In the early 1990s, I spotted a stencil in Clemson, SC while driving to meet up with some friends. I knew what the stencil was a symbol for, because I knew what J.R. "Bob" Dobbs' head looked like. Turns out, the Church of SubGenius had put a stencil of "Bob" in their 1983 book The Book of SubGenius. For some reason, I thought about that Clemson stencil enough to drive back to the town weeks later with my camera so I could take a photograph of it. Like most illegal public art, "Bob" had been buffed.
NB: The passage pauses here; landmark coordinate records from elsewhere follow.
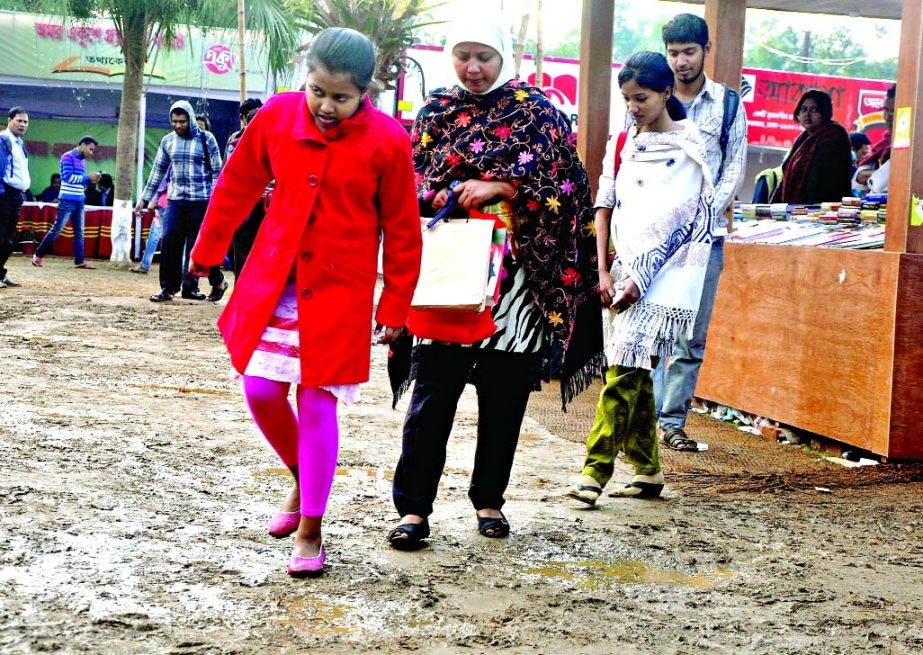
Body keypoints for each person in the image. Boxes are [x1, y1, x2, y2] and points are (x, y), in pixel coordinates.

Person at [188, 27, 422, 577]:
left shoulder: (388, 140)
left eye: (341, 97)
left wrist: (394, 308)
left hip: (341, 292)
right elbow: (237, 185)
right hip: (276, 282)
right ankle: (300, 475)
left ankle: (311, 529)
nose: (326, 106)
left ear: (365, 91)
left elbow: (403, 230)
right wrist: (208, 248)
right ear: (306, 78)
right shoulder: (276, 116)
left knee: (318, 404)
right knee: (261, 389)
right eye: (317, 91)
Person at [387, 17, 600, 549]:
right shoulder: (437, 110)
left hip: (517, 288)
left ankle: (489, 501)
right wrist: (446, 193)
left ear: (504, 56)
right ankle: (414, 511)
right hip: (450, 278)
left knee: (504, 399)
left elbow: (568, 185)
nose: (472, 67)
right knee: (433, 394)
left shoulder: (538, 113)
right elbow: (408, 179)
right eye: (463, 55)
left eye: (483, 56)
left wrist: (505, 184)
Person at [566, 51, 716, 505]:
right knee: (629, 369)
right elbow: (604, 203)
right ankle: (649, 470)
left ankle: (594, 471)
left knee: (622, 372)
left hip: (664, 278)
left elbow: (681, 224)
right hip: (618, 269)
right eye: (627, 99)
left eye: (642, 98)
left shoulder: (690, 149)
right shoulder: (623, 141)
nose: (633, 107)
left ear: (667, 93)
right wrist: (602, 270)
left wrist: (642, 278)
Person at [653, 13, 747, 453]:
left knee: (692, 333)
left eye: (688, 52)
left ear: (706, 50)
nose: (680, 62)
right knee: (653, 326)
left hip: (707, 235)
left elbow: (735, 167)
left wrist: (706, 212)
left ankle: (672, 422)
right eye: (673, 53)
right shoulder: (654, 97)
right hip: (657, 234)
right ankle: (647, 415)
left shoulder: (727, 104)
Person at [134, 100, 225, 302]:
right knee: (170, 242)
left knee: (198, 248)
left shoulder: (206, 139)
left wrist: (215, 201)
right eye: (174, 121)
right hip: (175, 201)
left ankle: (195, 286)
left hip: (201, 201)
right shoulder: (167, 141)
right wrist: (145, 198)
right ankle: (168, 288)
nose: (177, 125)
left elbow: (217, 173)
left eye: (182, 121)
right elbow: (157, 172)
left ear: (190, 119)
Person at [770, 89, 852, 204]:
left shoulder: (834, 134)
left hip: (823, 210)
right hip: (798, 210)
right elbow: (786, 173)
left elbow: (821, 179)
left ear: (825, 113)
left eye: (814, 110)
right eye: (803, 109)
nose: (807, 114)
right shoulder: (804, 138)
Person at [32, 137, 100, 269]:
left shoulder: (82, 160)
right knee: (57, 229)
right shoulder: (67, 157)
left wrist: (90, 180)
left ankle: (79, 261)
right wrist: (87, 178)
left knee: (79, 232)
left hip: (79, 199)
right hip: (67, 200)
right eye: (90, 149)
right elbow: (67, 178)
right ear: (83, 145)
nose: (91, 153)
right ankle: (38, 255)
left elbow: (78, 181)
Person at [225, 97, 267, 278]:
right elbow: (227, 173)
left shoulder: (277, 139)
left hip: (268, 204)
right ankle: (241, 291)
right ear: (244, 118)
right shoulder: (235, 141)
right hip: (243, 202)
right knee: (241, 248)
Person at [0, 106, 30, 289]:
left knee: (8, 240)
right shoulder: (3, 140)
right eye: (19, 120)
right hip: (5, 195)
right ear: (10, 120)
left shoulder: (19, 143)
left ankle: (0, 274)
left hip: (17, 196)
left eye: (25, 122)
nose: (23, 125)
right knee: (2, 238)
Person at [854, 84, 895, 196]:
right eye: (886, 110)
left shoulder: (913, 146)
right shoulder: (885, 144)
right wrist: (880, 174)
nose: (888, 117)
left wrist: (875, 175)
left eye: (894, 111)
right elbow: (859, 176)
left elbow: (878, 183)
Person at [129, 170, 169, 274]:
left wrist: (153, 200)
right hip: (178, 205)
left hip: (163, 205)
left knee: (154, 236)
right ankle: (181, 269)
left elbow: (161, 184)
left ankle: (145, 265)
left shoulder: (168, 164)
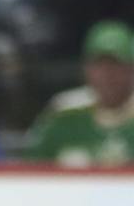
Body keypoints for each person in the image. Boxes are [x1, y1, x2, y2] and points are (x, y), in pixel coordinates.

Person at [25, 20, 134, 165]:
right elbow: (31, 170)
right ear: (86, 70)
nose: (107, 75)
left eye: (115, 65)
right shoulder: (65, 115)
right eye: (99, 66)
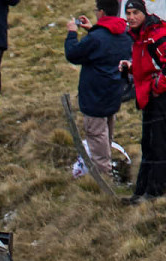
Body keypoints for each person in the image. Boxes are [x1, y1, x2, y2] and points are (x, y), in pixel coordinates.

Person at [119, 0, 166, 204]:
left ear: (145, 13)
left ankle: (156, 193)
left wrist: (157, 88)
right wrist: (131, 68)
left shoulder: (156, 35)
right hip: (149, 95)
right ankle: (141, 192)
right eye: (128, 13)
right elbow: (150, 65)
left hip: (163, 96)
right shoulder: (140, 36)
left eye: (135, 12)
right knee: (148, 143)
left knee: (158, 144)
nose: (131, 17)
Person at [64, 0, 130, 179]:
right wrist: (92, 29)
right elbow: (105, 44)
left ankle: (103, 177)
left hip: (94, 95)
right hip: (114, 91)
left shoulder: (96, 37)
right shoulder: (124, 33)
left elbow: (73, 54)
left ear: (101, 12)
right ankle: (105, 169)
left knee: (96, 136)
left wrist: (72, 33)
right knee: (106, 134)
Then, in 1995, I managed to save enough money before getting laid off in Atlanta, GA to take a budget trip to Europe. I had decided to make it an art, graphic design, and art history trip, which was a great self-taught way to learn and develop an eye for my own creations. Landing in Amsterdam, I found amazing rave flyers, fresh graffiti, and other imaginative public advertising. I also enjoyed the van Gough museum.
I found much of the same in Berlin and elsewhere, and then also started noticing stencils in the streets. I didn't find many; I did not go to Paris on this trip, but I did snap a few along with the graffiti, ads, etc. One of my first-ever stencil photos was in Budapest:
I had a roll of color film in my camera and snapped the above photo without thinking much of what it meant, what a stencil was, and even the now-forgotten "Bob" stencil from about four years earlier. On a later date, I snapped a few in Basel, Switzerland. They were obviously political images, and I didn't think much of them as I added these photos with the other art from the trip.
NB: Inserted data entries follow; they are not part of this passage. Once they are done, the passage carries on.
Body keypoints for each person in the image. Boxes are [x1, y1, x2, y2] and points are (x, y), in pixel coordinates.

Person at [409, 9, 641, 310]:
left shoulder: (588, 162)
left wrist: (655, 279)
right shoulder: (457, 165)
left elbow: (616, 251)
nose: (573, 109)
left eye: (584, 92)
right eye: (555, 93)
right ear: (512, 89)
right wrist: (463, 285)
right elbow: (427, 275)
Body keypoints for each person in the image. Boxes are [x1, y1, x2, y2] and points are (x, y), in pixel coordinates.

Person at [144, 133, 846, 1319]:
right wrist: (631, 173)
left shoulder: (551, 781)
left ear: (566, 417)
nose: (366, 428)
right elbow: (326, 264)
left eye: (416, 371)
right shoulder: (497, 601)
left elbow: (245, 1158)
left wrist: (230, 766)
I finally got hooked when I randomly ended up moving to San Francisco in 1997. After a few weeks on a couch, I got a sublet in a house in the Mission District. Walking around all the time to discover the City, I found stencils everywhere. I started taking my big DSL camera with me, trying to conserve my photos to save money on film and development. I chose not to snap graffiti and murals, and began to focus only on snapping photos of stencils. Many of these early film snaps have been scanned and rescanned for the Stencil Archive project, and the best now have their own archive here.
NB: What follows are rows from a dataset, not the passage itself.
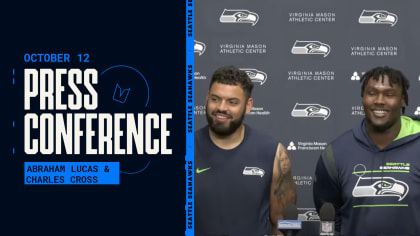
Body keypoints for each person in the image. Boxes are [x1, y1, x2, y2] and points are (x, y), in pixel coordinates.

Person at [313, 66, 420, 235]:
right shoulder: (336, 153)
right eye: (372, 93)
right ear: (363, 98)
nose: (379, 100)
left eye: (389, 94)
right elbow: (331, 217)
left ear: (403, 100)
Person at [195, 66, 296, 236]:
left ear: (248, 106)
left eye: (232, 102)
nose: (221, 107)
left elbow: (285, 224)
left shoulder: (273, 153)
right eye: (215, 99)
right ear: (206, 98)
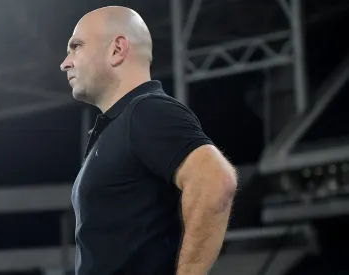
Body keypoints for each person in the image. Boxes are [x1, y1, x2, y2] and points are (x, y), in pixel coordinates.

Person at [60, 6, 237, 275]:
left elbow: (215, 180)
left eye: (76, 46)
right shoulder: (122, 124)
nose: (65, 62)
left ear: (117, 49)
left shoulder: (147, 112)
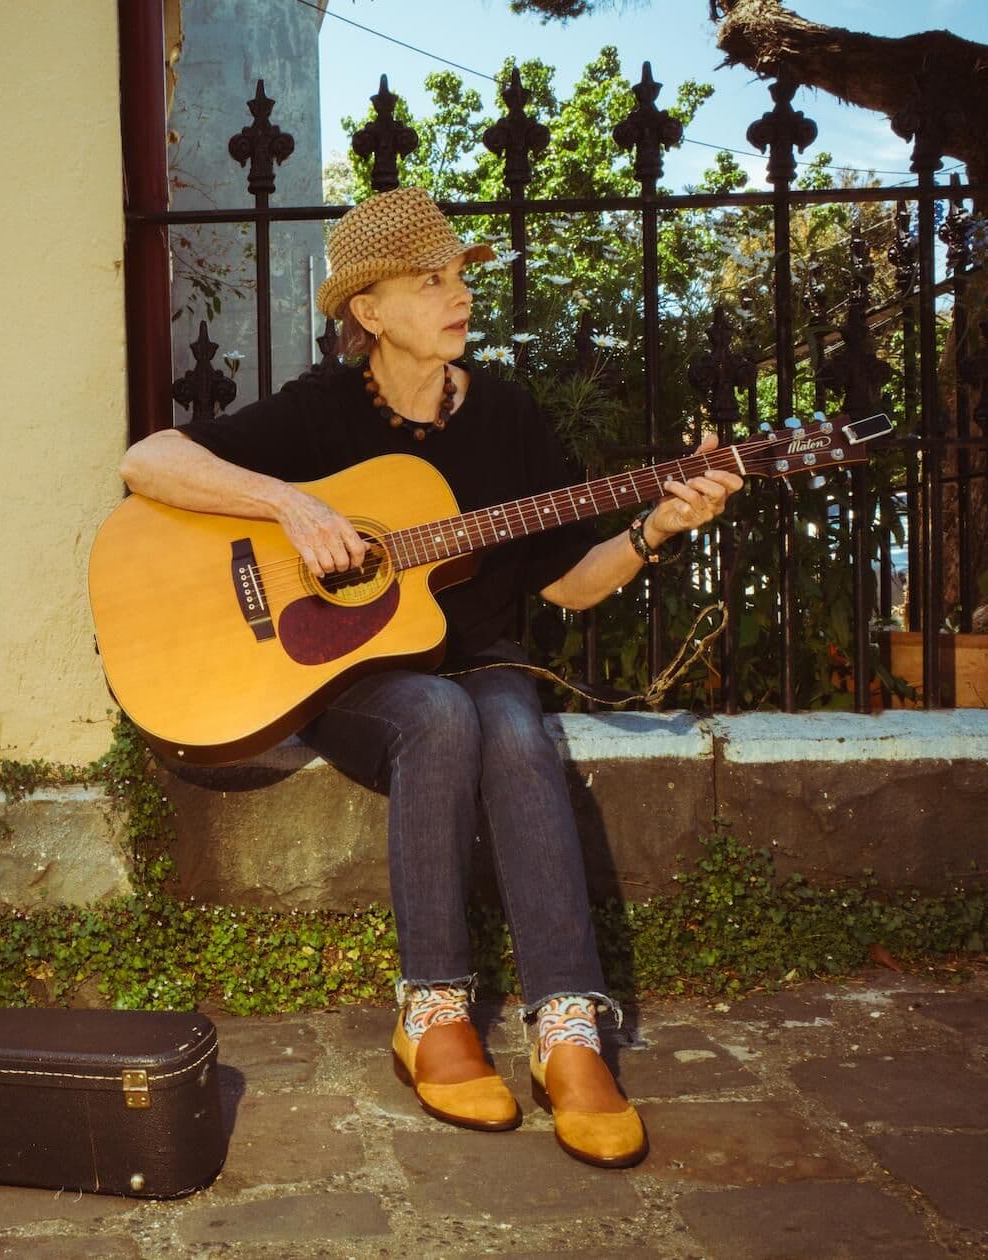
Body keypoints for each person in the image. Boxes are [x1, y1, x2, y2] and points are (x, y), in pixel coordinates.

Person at [117, 186, 742, 1169]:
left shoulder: (508, 420)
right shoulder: (319, 414)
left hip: (478, 663)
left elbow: (573, 587)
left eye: (457, 276)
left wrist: (654, 527)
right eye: (430, 281)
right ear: (368, 313)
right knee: (442, 715)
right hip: (350, 688)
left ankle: (569, 1027)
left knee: (512, 722)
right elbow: (149, 459)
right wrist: (287, 507)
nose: (459, 296)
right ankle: (432, 1008)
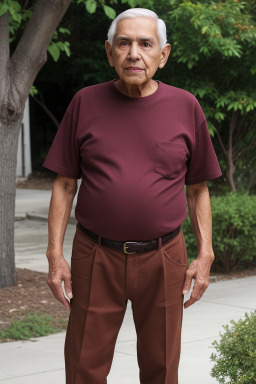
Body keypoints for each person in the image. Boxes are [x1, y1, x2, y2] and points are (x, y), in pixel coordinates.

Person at [43, 8, 222, 384]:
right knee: (83, 368)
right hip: (95, 255)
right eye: (123, 43)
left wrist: (205, 253)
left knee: (161, 368)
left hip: (164, 256)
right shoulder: (84, 103)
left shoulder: (185, 106)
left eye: (145, 44)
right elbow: (63, 184)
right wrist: (55, 253)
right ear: (109, 52)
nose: (133, 53)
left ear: (164, 54)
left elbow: (198, 188)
One reason Stencil Archive has a "one stencil in one photo only" policy is partly because I tried to only take one photo of a stencil while using the film camera. Seeing the repetition, like Jr.'s Budapest stencil, was fascinating, but I didn't have the time or money to snap all the extras I saw during my wanderings. In 2002, at the beginning of the digital camera era, Stencil Revolution let anyone post as many photos of the same stencil as they wanted (much like social media today), so I took that film-based rule I had and made Stencil Archive a more curated site.